Genç, bu arada Yusuf`un kıssada merkez karakter oluşunu düşünüyordu. Yusuf kıssasında her şey Yusuf`un etrafında dönüyor, bu ise herkesin sadece Yusuf`la özdeşleşmesi sonucunu doğuruyordu.
“Herkes Yusuf mu? Herkes Yusuf ise kardeşler kim?”
Cevap bu olabilir miydi: “Herkes biraz Yusuf`tur.”
Herkes biraz Yusuf muydu gerçekten? Bir Allah dostunun kitabında kalbimizin Yusuf, ruhumuzun Yakup, kıskanç kardeşlerin ise bize verilen bir takım karakter özelliklerimiz olduğunu okumuştu. Böyle bakılsa herkes Yusuf olabilirdi ama zahir batınla, batın zahirle ne kadar ilişkiliydi, bunu çözemiyordu. Ama o kitaptan şunu da öğrenmişti ki Kur`an-ı Kerim`de kıssaların en güzeli diye anlatılan Yusuf Suresi`nde bu konulara ilişkin hemen her sorunun cevabı ve manevi yola ait inceliklerin birçoğu mevcuttu.
Hakîm, başını kaldırıp Genç`e baktı:
- Kuyudan mı başlayalım, Mısır`dan mı?
Genç cevabı beklemeden atladı:
- Kuyuya düşmeden Mısır`a sultan olunmaz, değil mi?
Hakîm gülümsedi ama nezaketen:
- Ha kuyu ha Mısır… Fark yok. Birinden kurtuldun mu diğerinden kurtulamazsın. Aynıdırlar ama birine düşersin, birine yükselirsin. Dışarıdan böyle görünür. Hakikatte düştüğün yer yükseldiğin, yükseldiğin yer düştüğün yerdir. Kuyu, Mısır`ı, Mısır ise kuyuyu saklar içinde. Bu çok önemli değil. Önemli olan…

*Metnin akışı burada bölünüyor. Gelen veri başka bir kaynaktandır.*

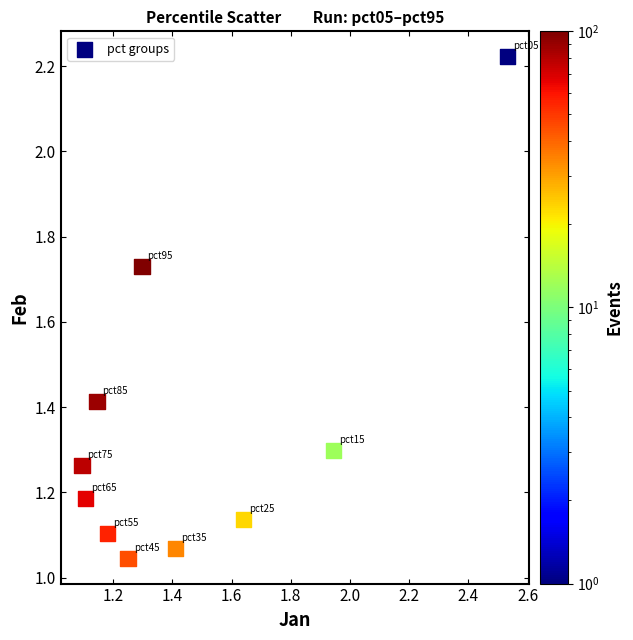

What is the average X value?

1.5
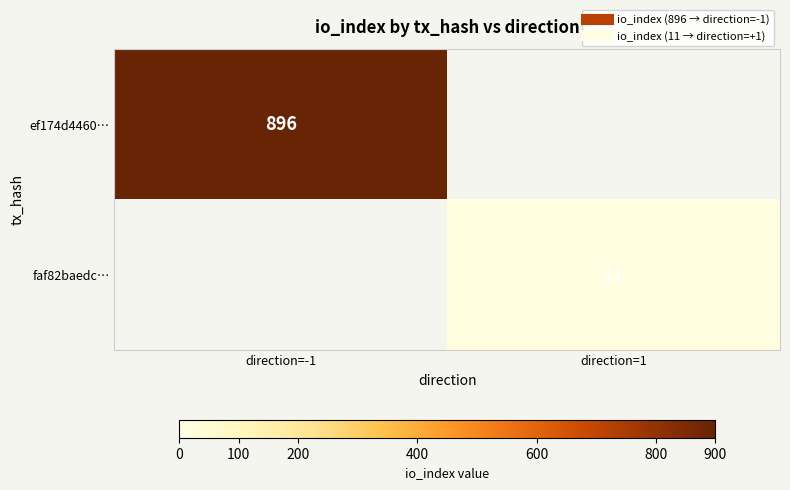

The value of ef174d4460… at direction=-1 is 896.0. True or false?

True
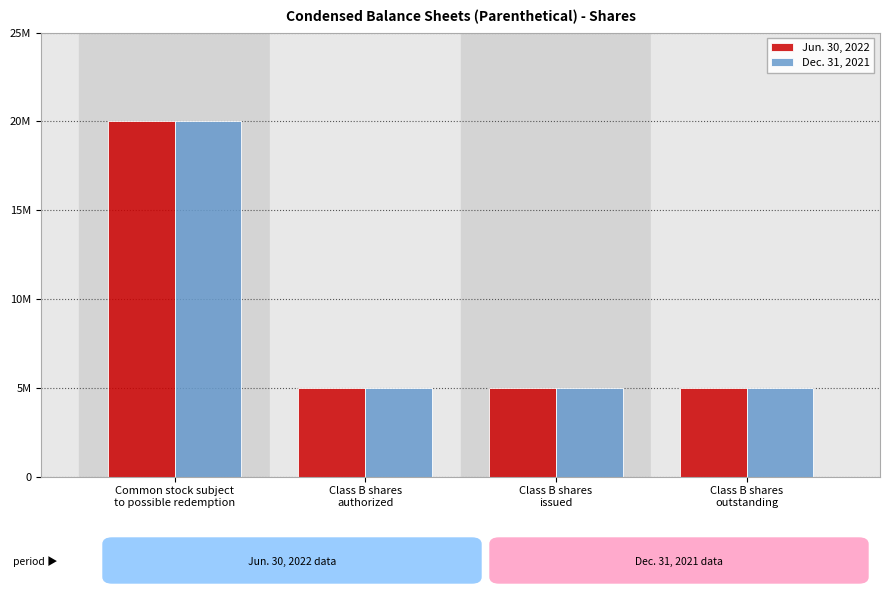

At how many categories does at least one series exceed 19177452?

1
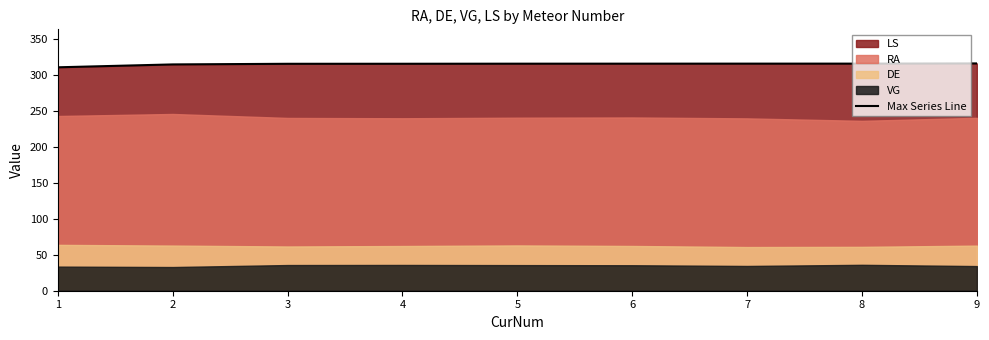

What is the average value?

314.5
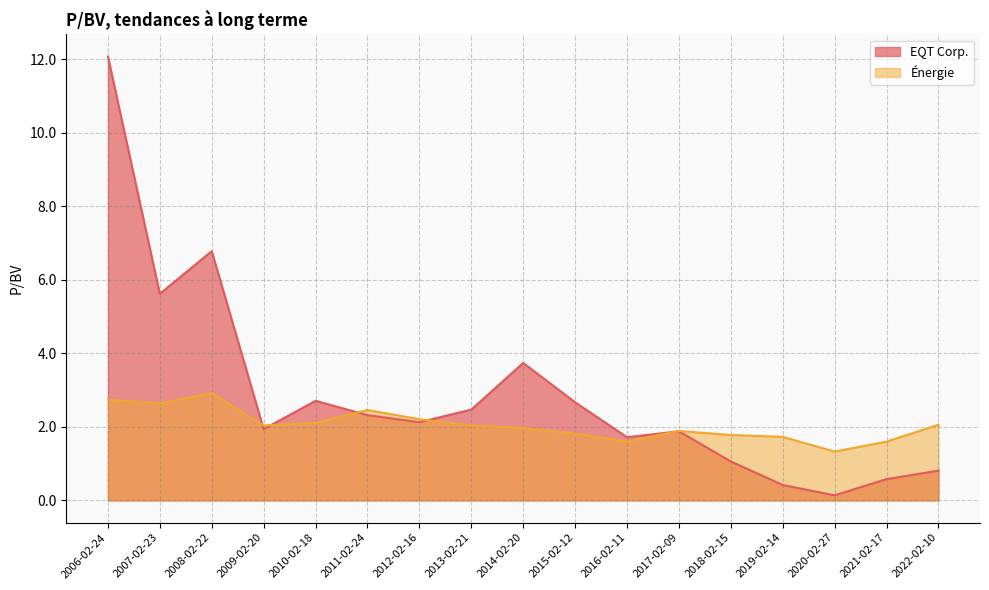

Which series changed the most between 2006-02-24 and 2007-02-23?

EQT Corp.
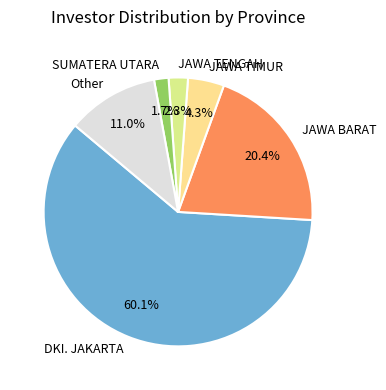

To the nearest percent, what is the difference between the SUMATERA UTARA and JAWA TENGAH slice percentages?

1%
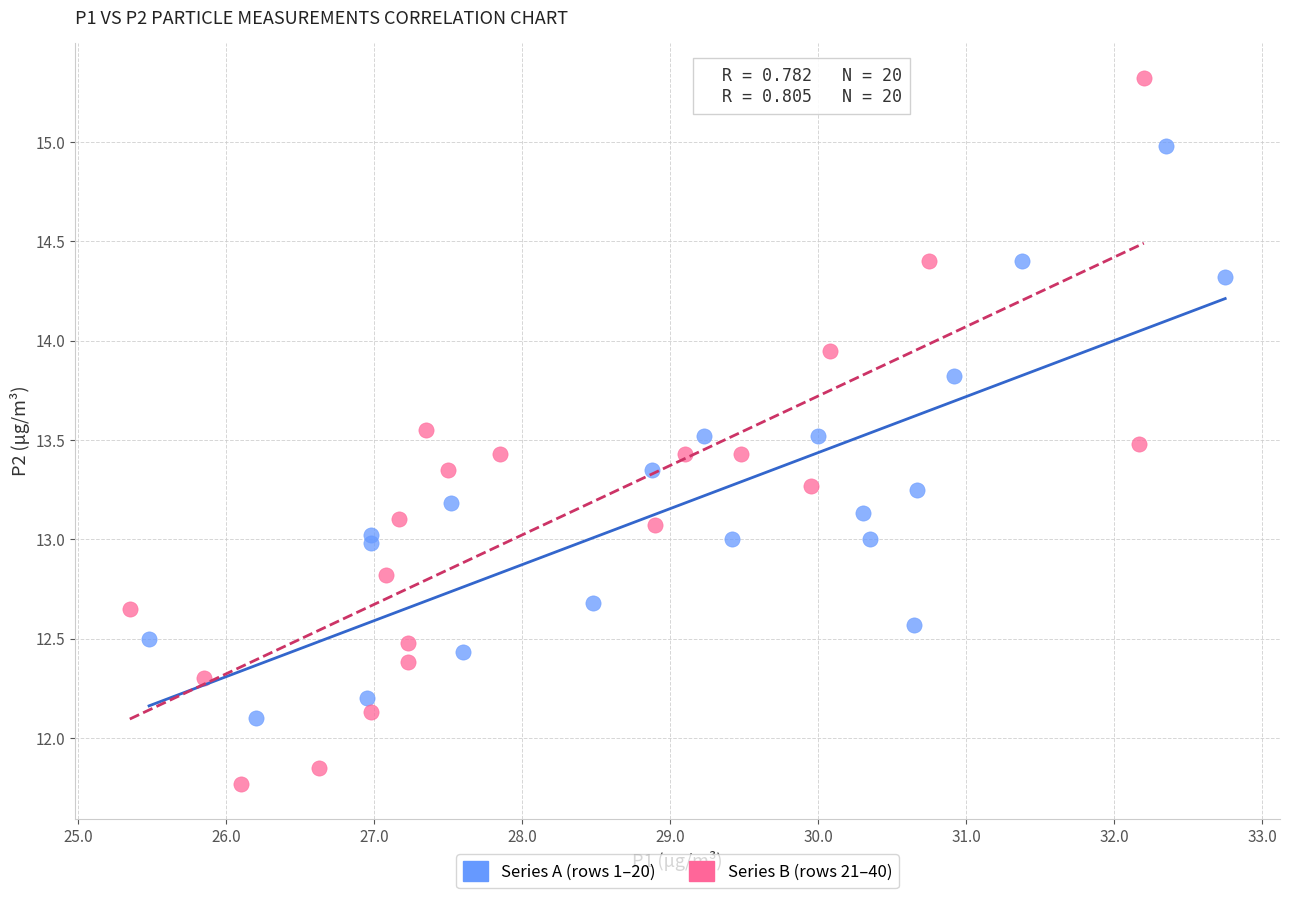

Which series reaches the maximum Y coordinate?

Series B (rows 21–40)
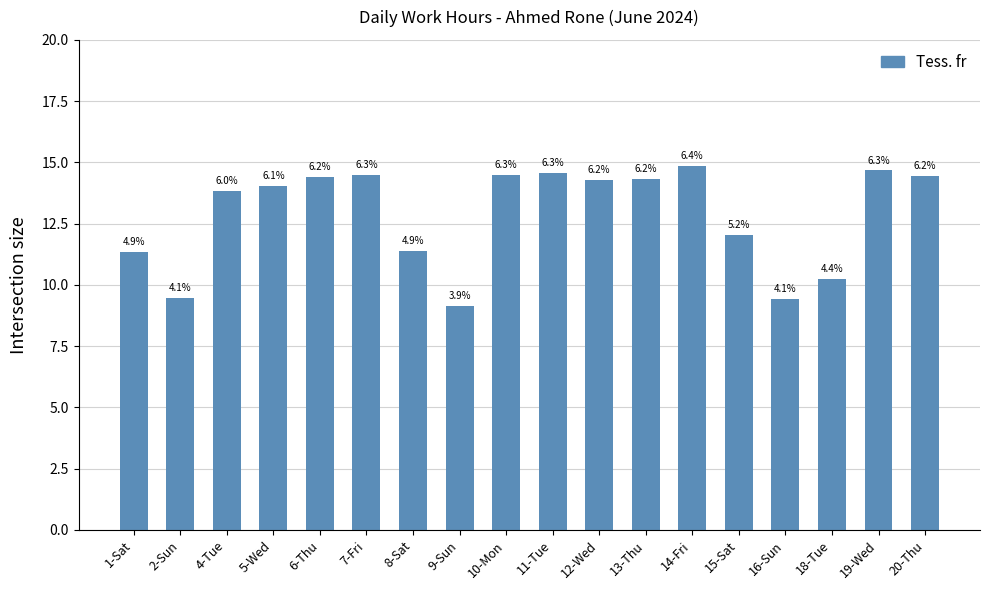

Is it true that the value at 20-Thu is 14.4?

True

Başını kaldırıp Genç`e baktı. Önemli bir şey söyleyeceği zaman böyle yapardı. Sözünü keser ve “dikkat et” dercesine gözlerini gözlerine dikerdi. Genç çok sonraları Hakîm`in bunu iradi yapıp yapmadığını bilemediğini söyleyecekti. Çünkü dikkat çekilen değildi esas verilecek olan. Çok zaman dikkat çekilen, verileni perdelemek için kullanılırdı.
Hakîm gözlerini indirirken tane tane konuşmaya başlamıştı:
- Her insan biraz Yusuf`tur. Hepimiz Yusuf`uz. Beden kuyusuna düşmüş Yusuflarız. Çıksak yeryüzüne, kurtulacağız. Bize ip lazım, bize bir er kolu lazım. Uzatacak elini ve çekip çıkaracak. Bizi kuyudan kurtaracak birisi lazım. Ama heyhat, o kadar çok Yusuf var ki kuyularda bekleyen… Her yer Yusuf dolu, her yer kuyularla dolu… Hangi kuyuya baş uzatsan orada bir Yusuf var…
Sözlerinde biraz acı vardı, biraz hüzün, biraz da acziyet… Sanki yetmek isteyip de yetemiyordu da bunun farkında oluşu ona acı veriyordu. Genç`in zihninde akıp gideni okur gibi baktı bir an. “Hadi konuş, bir şey söyle…” der gibi…
Genç, konuşamadı. Ne diyecekti ki? Gözlerini sıkıntıyla yere indirdi. “Yok diyeceğim bir şey…” der gibi…
Hakîm`in beklediği de buydu:
- Şimdi şunu sormalısın bana…
Genç merakla başını kaldırdı. Hakîm işaret parmağını sallayarak konuştu:
- Hangi Yusuf kuyudan çıkar? Ya da şöyle: Hangi Yusuf kuyudan çıkmalıdır? Sen çıkmışsan kuyudan hangi Yusuf`a talip olmalısın? Hangi Yusuf layıktır kuyudan çıkmaya, çıkartılmaya, tutup elinden kurtarılmaya? Hangi Yusuf layıktır?
Genç ayağa kalktı, gitmek üzere hazırlığını yaptı, tam çıkacakken, dönüp selam vermek istedi. Hakîm işaret parmağını tekrar kaldırmış, bir şey söylemeye hazırlanmıştı:
- Yolun açık olsun selametle git. Dikkat et; kuyudaysan eğer, kuyu demende beis yok, ama kuyuda değilsen, sözlerini ölç, biç, öyle sarf et… Bilirsin değil mi? Bela ağızdan çıkan söze bağlıdır.
Genç başını sallayarak tasdik etti. Eve doğru yürürken, kafasında o soru vardı: “Hangi Yusuf kuyudan çıkmalıdır?”
O gün günlüğüne şu notu düştü:
“Kuyularda çok Yusuf var. Peki, hangi Yusuf`u kurtarmalıyız? Tabii ki kurtarılmayı bekleyeni. Kuyuda olduğunu fark edip, `birisi gelse de beni çıkarsa` diye ümidini imdat çığlığı gibi dört bir tarafa seferber edeni… Ya diğerleri? Kuyuda olduğunu fark etmeyenin, kurtulmak diye bir derdi de olmaz. Kurtulmak istemeyen için kuyu yoktur. Kurtulmak isteyen için ise Mısır sultanlığı bile kuyudur.”